Kepala ilmuwan WHO dr Soumya Swaminathan mengatakan belum ada cukup sampel untuk menilai tingkat keparahannya.
Belum Terbukti Berbahaya
Ketua Satgas COVID-19 Ikatan Dokter Indonesia (IDI) Prof Zubairi Djoerban menyatakan subvarian Omicron BA.2.75 belum terbukti menyebabkan infeksi COVID-19 yang serius.
"Belum ada bukti yang menunjukkan subvarian ini menyebabkan penyakit yang lebih serius ketimbang subvarian lainnya. Bahkan beberapa ahli menyebut BA.2.75 itu subvarian yang paling tidak mematikan," ujar Prof Zubairi dalam cuitan akun Twitternya, dikutip detikcom atas izin yang bersangkutan.
"Hanya ada sekitar 70 kasus BA.2.75 yang tercatat di seluruh dunia dan belum ada data yang menyatakan subvarian ini menyebabkan infeksi yang lebih serius ketimbang Omicron awal," sambungnya.
NEXT: Belum Ditemukan di Indonesia
Belum Ditemukan di Indonesia
Prof Zubairi menyebut bahwa Omicron BA.2.75 merupakan subvarian yang mudah menular. Namun kabar baiknya, BA.275 belum ditemukan di Indonesia.
"BA.2.75 telah dilaporkan di sekitar 10 negara, dan Indonesia belum termasuk di dalamnya. Subvarian ini pertama kali ditemukan di India," ungkapnya.
Masih Dapat Diatasi Vaksin
Kekhawatiran lainnya, perubahan genetik yang terjadi pada subvarian ini dapat membuat virus lebih mudah melewati antibodi, baik dari vaksinasi atau infeksi sebelumnya.
Namun, Matthew Binnicker, direktur virologi klinis di Mayo Clinic mengatakan vaksin Corona masih menjadi pertahanan terbaik untuk melawan COVID-19 yang parah.
"Beberapa orang mungkin berkata, 'Yah, vaksinasi dan booster tidak mencegah orang terinfeksi.' Dan, ya, itu benar," beber Binnicker dikutip dari laman Time.
"Tetapi apa yang telah kita lihat adalah bahwa tingkat orang yang berakhir di rumah sakit dan meninggal telah menurun secara signifikan.

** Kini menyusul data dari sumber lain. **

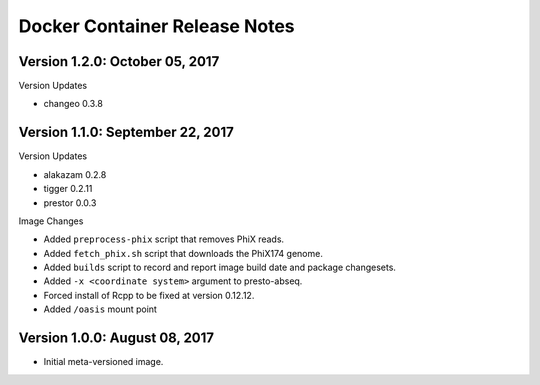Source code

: Docker Container Release Notes
========================================================================

Version 1.2.0:  October 05, 2017
------------------------------------------------------------------------

Version Updates

+ changeo 0.3.8


Version 1.1.0:  September 22, 2017
------------------------------------------------------------------------

Version Updates

+ alakazam 0.2.8
+ tigger 0.2.11
+ prestor 0.0.3

Image Changes

+ Added ``preprocess-phix`` script that removes PhiX reads.
+ Added ``fetch_phix.sh`` script that downloads the PhiX174 genome.
+ Added ``builds`` script to record and report image build date and
  package changesets.
+ Added ``-x <coordinate system>`` argument to presto-abseq.
+ Forced install of Rcpp to be fixed at version 0.12.12.
+ Added ``/oasis`` mount point


Version 1.0.0:  August 08, 2017
------------------------------------------------------------------------

+ Initial meta-versioned image.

Karena semakin banyak orang yang telah divaksinasi, dikuatkan, atau terinfeksi secara alami, kami mulai melihat tingkat latar belakang kekebalan di seluruh dunia meningkat," jelasnya.
Simak Video "Video Pakar: Flu Burung Picu Pandemi yang Lebih Parah Dibanding Covid-19"
[Gambas:Video 20detik]
(mfn/up)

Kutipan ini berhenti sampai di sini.